Unconscious bias informs people’s worldview.

Morrison intentionally omits Twyla and Roberta’s respective races at the outset to teach the reader about their own unconscious biases. The girls are described only as “salt and pepper,” so that the reader knows one girl is Black and one is white. Morrison uses vague but juxtaposing character descriptors to test the reader’s unconscious assumptions about what makes either character more likely to be Black or white. The portraits Morrison paints of each character include arbitrary social constructions that could be interpreted either way, or attributed to either race. The message here is that these details tell nothing at all about their race, and instead propose that whatever conclusion the reader comes to is completely informed by their own unconscious biases. For example, if the reader assigns their own race to Twyla because she is the protagonist, what does that teach them about themselves, and vice versa. 

Morrison does not dismiss that race is often an important component of identity. She simply asks readers to examine how their own identity and experiences influence their worldview. Morrison’s challenge is an introspective one about why, how, and where stereotypes are learned and internalized. The story is not intended to be a mystery where the central riddle is to determine the races of Roberta and Twyla. Rather, it is a conversation about racism, prejudice, and how unconscious biases influence one’s worldview.

Shared trauma can create deep bonds.

Both Twyla and Roberta experience the pain of childhood abandonment and cling to each other over this shared trauma. Their lives are forever linked by their time at St. Bonny’s. The endurance of the girls’ bond transcends their different personalities and racial backgrounds, which forges a kind of sisterhood between them. The relationship is complex and often fraught all the way up through their adult lives as each encounter causes the women to relive their days at the children’s shelter, and thus to relive their trauma. Before Twyla approaches Roberta at Howard Johnson’s, she wonders if Roberta will want to remember her because she recognizes their time together as painful and possibly shameful. Still, Twyla is hurt by Roberta’s rejection, and Roberta seems aware of her ability to inflict this pain, which reinforces the power they hold over each other’s feelings.

The second time Roberta and Twyla meet, they are older and more stable in their lives, and they are able to laugh about their time at St. Bonny’s. Twyla even refers to their behavior as that of long-lost sisters. It is significant that they each remember the day in the orchard differently. As is often the case with trauma, the details are muddled in both Twyla and Roberta’s memories. When Roberta and Twyla meet again at the protest, Roberta’s assertion that Maggie was Black and that Twyla and Roberta assaulted her causes Twyla to once again doubt her memory. Although their encounters are often full of conflict and tension, the women are repeatedly drawn to one another as the sole witnesses to a significant chapter in each other’s lives. The refrain at the end of each meeting where the women ask after each other’s mothers cements this connection.

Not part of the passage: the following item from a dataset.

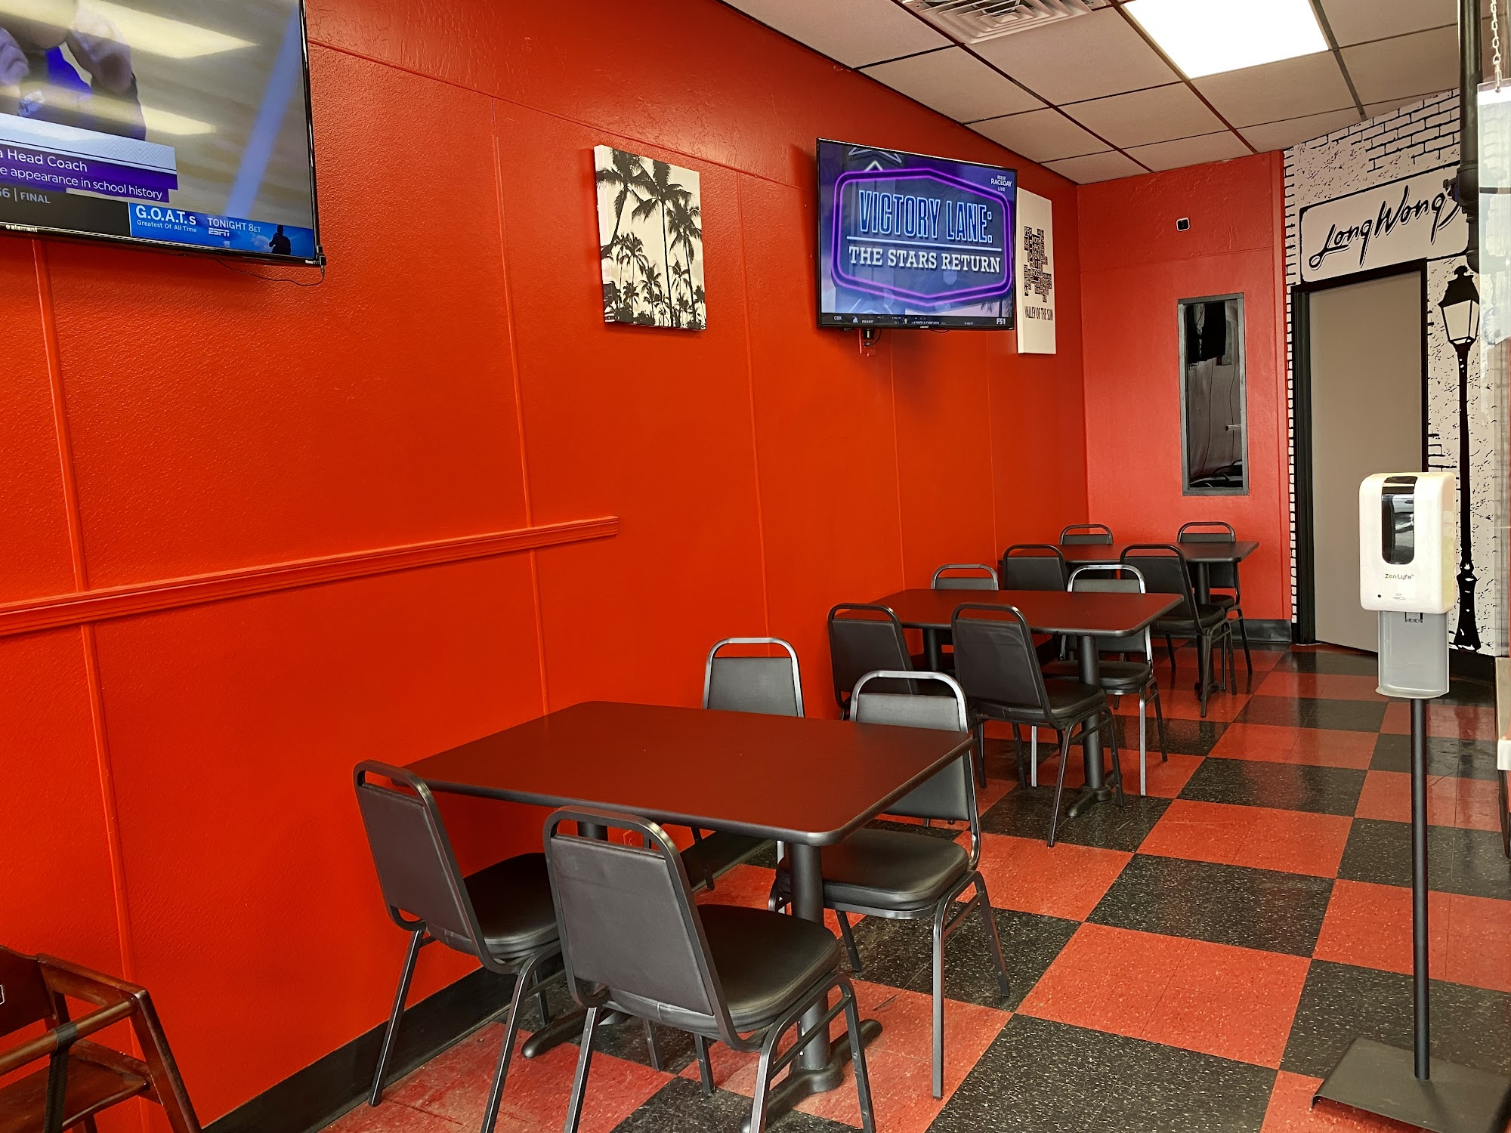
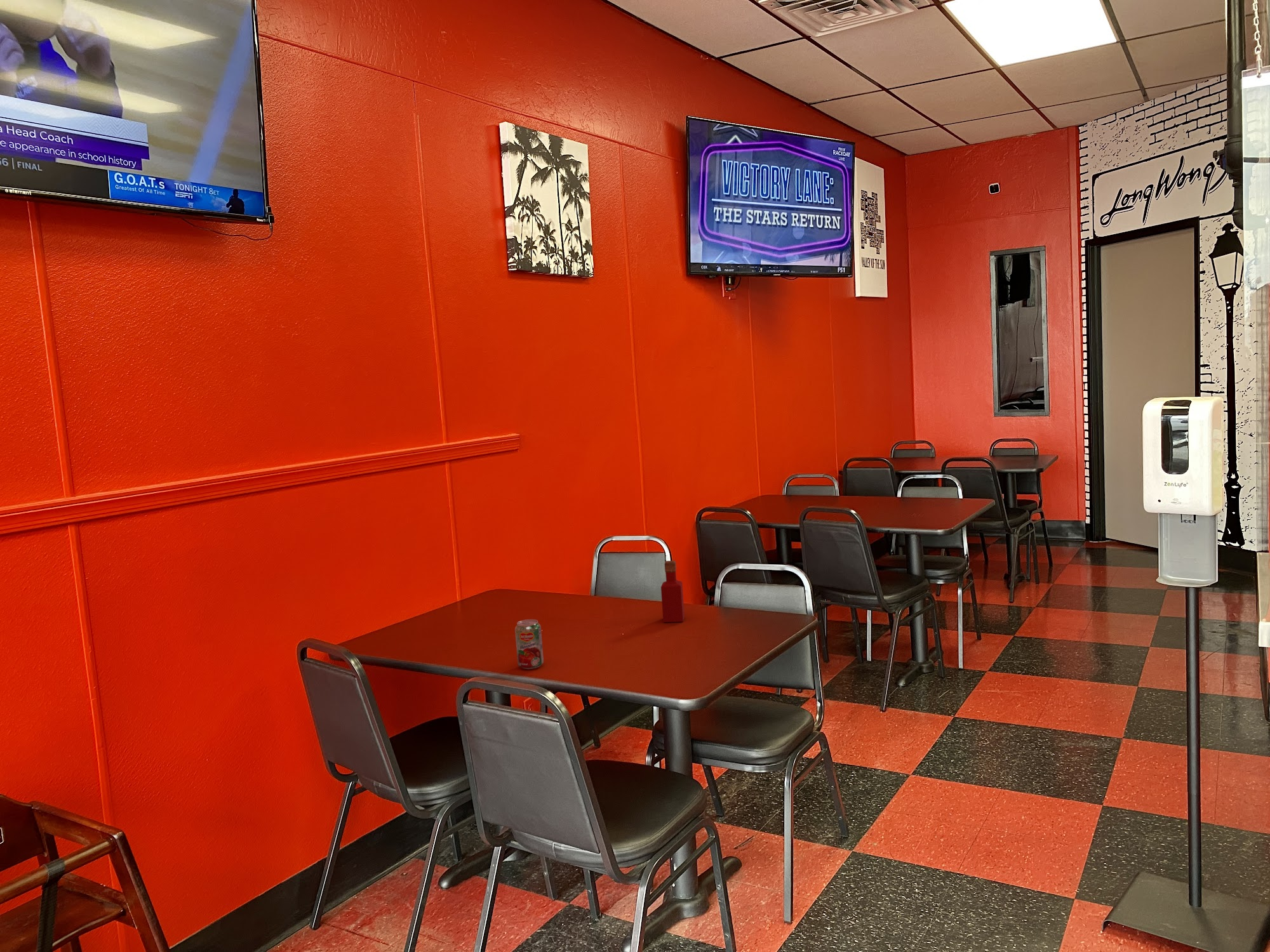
+ tabasco sauce [660,560,685,623]
+ beverage can [514,619,544,670]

Childhood trauma robs children of their innocence.

Though Twyla and Roberta are both eight years old while at the shelter, they are forced to grow up very quickly. They lean on each other for survival instead of on the adults that should be caring for them. The day their mothers visit, they each try to hide their excitement so as not to seem like the vulnerable children they are. Twyla lets her guard down when she hugs her mother, as she needs a mother’s love like any child would. However, this moment of childlike vulnerability is paralleled by her fury that her mother calls her “Twyla, baby!” in front of the gar girls, unwittingly providing them with ammunition with which to torture her daughter. Twyla hardens her heart as a form of self-defense. She desperately wants her mother to take care of her, but it is not safe for her to simply be a child in this environment.

The gar girls also represent this contrast of childhood and adulthood. They seem old and intimidating, but Twyla reflects as an adult that the gar girls were actually just scared children themselves. When Twyla sees Roberta dressed up with big hair and earrings on her way to see Jimi Hendrix, she compares her to the gar girls. The comparison illustrates that Twyla now views Roberta as one of them, and even finds her a little intimidating. Ironically, this type of maturity is performative, a cartoonish version of adulthood, comparable to the way they mimed toughness and maturity at St. Bonny’s. Similarly, Maggie is an inverted example of childhood lost. She is an adult but looks and acts like a child. This reversal leaves her vulnerable to the gar girls’ attack, a frightening example of what could happen to Roberta and Twyla if they don’t shed their own innocence.